Once at the hospital, she told the ER doctors that she wanted to die. She explained that she knew she needed help and that she had been asking God to take her out of the pain. Within an hour, a psychiatrist was at her side. Tall, with mousy brown hair and kind brown eyes, he looked like someone she’d be comfortable talking to. He said he could help. Giving in to therapy wasn’t as hard as she thought it would be, but would she be able to overcome her fear of rejection? Would she be able to grow past her juvenile infatuation and “being in love” with a narcissistic, foolish crack addict? The fight she experienced within herself during group therapy was foreign and upsetting. Her therapist asked her several different times if she was really ready to let go of him and move into recovery. Uncertainty choked her with a death grip. Sometimes she would say, “Yes, I can move on.” Then, other times, the sense of overwhelming fear would pull her back to the fetal position for a little more growth. She just wasn’t ready to be re-born yet.
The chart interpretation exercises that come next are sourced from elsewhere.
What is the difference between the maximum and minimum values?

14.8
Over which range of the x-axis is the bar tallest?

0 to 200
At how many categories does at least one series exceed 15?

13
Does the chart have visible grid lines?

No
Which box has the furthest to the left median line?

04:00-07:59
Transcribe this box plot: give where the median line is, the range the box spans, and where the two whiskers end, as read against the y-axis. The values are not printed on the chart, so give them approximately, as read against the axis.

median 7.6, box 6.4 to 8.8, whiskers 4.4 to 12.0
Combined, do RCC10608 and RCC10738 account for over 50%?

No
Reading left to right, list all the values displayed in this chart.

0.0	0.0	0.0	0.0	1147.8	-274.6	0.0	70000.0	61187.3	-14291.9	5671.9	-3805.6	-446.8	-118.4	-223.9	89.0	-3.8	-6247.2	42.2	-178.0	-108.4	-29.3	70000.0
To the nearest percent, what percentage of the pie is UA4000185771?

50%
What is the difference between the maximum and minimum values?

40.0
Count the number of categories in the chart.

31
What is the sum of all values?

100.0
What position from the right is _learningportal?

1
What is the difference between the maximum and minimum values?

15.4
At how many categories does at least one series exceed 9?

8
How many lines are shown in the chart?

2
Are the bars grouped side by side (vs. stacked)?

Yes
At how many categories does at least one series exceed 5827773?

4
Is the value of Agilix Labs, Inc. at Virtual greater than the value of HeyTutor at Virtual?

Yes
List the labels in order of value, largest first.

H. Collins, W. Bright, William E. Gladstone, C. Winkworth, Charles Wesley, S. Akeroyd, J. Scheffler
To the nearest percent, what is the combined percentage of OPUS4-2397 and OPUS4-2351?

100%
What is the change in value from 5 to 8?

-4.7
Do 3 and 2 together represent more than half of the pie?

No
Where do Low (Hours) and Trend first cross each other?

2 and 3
Her days at the psych unit made her re-visit the hard days she endured. The last few years that had passed had been difficult. She mustered up the courage to share something that would help her to realize what she needed to do. Telling of her 2004 summer would be a turning point. They lived in a single-wide with two bedrooms, which was a pretty small place for four people and a dog, much less an added fifth person who was about ready to come into the world. For nearly three years that little trailer was their home. It held secrets of deception, rejection and infidelity in between the paper walls and, ironically, it also held a sort of sanctuary.
With zinnias bursting from their stems in the hot Texas sun and a young cottonwood tree stretching itself to see above the top of the house, she found great solace in the plants that blossomed. Who would have thought that the hitch could serve as a flower bed?! She planted and watered those bright baby blooms all by herself. Under the large pear tree she planted moss rose and caladiums, which thrived in the heat and humidity. The rocks she had gathered from road trips and along side the road leading up to the trailer park were some of her favorite possessions. The red ones came from the mountains of Oklahoma, and the clay ones from the rocky soil surrounding her home. She arranged them in a semi-circle around the tree and in a rectangle next to the cottonwood for her flowerbeds. Every day when she got home, before she went inside to greet the darkness that hid there, she would turn on the water-hose and spray the plants back to life since they had withered from the over-bearing sun. The quiet joy from her garden was about to be over.